> **Task item**
Please reproduce the listing in its entirety, exactly as written, but without images.

> **Extracted information**
********************

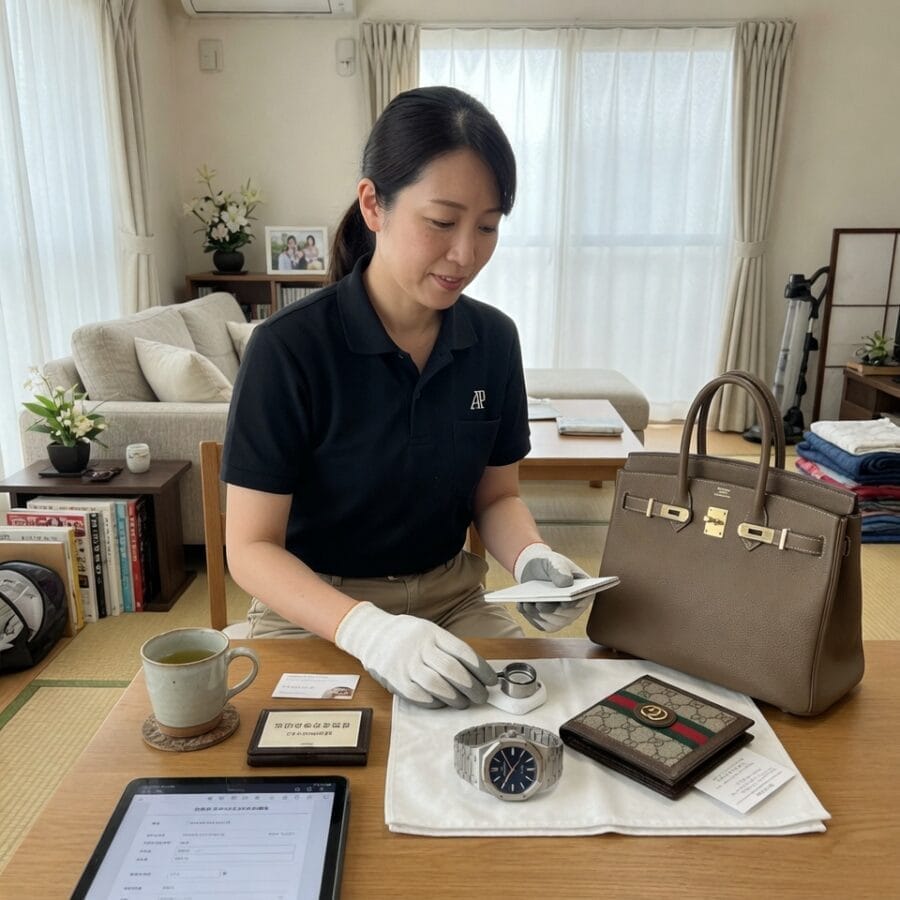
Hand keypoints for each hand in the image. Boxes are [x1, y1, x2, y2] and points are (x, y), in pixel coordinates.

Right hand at [334, 602, 496, 708]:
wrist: (370, 633)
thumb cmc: (407, 635)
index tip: (491, 680)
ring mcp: (405, 663)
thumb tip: (475, 670)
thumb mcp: (428, 630)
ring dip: (455, 697)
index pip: (462, 652)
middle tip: (481, 696)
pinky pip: (418, 695)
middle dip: (471, 687)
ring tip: (464, 703)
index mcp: (431, 632)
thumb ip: (447, 647)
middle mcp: (419, 647)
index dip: (480, 668)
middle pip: (452, 670)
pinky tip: (442, 704)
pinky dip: (434, 703)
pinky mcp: (394, 679)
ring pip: (436, 685)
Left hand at [513, 542, 590, 632]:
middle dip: (551, 610)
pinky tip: (522, 605)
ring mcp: (562, 617)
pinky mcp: (548, 622)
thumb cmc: (549, 564)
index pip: (581, 601)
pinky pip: (540, 624)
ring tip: (526, 602)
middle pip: (565, 616)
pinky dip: (530, 616)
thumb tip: (566, 583)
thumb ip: (560, 570)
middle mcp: (576, 608)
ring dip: (538, 614)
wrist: (536, 569)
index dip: (573, 603)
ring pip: (552, 623)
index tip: (563, 601)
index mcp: (584, 592)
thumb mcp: (554, 561)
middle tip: (538, 603)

********************

> **Written solution**
Hand keypoints for each hand in the image. Boxes are [x1, y1, x2, y2] and points are (x, y), in pixel coordinates.

Right hand at [334, 602, 496, 708]:
wrist: (370, 633)
thumb cmc: (407, 635)
index tip: (491, 680)
ring mcp: (405, 663)
thumb tip: (475, 670)
thumb mcp: (428, 630)
ring dip: (455, 697)
index pip: (462, 652)
middle tip: (481, 696)
pinky pip: (418, 695)
middle dip: (471, 687)
ring tip: (464, 703)
index mcp: (431, 632)
thumb ip: (447, 647)
middle mcp: (419, 647)
index dip: (480, 668)
middle pip: (452, 670)
pinky tip: (442, 704)
pinky dip: (434, 703)
pinky mcp: (394, 679)
ring pip: (436, 685)
Left hand at [513, 542, 590, 632]:
middle dip: (551, 610)
pinky tip: (522, 605)
ring mcp: (562, 617)
pinky mcp: (548, 622)
thumb cmc: (549, 564)
index pip: (581, 601)
pinky pip: (540, 624)
ring tip: (526, 602)
middle pip: (565, 616)
pinky dip: (530, 616)
thumb tip: (566, 583)
thumb ip: (560, 570)
middle mcp: (576, 608)
ring dip: (538, 614)
wrist: (536, 569)
index dip: (573, 603)
ring pip: (552, 623)
index tip: (563, 601)
index mcp: (584, 592)
thumb mcp: (554, 561)
middle tip: (538, 603)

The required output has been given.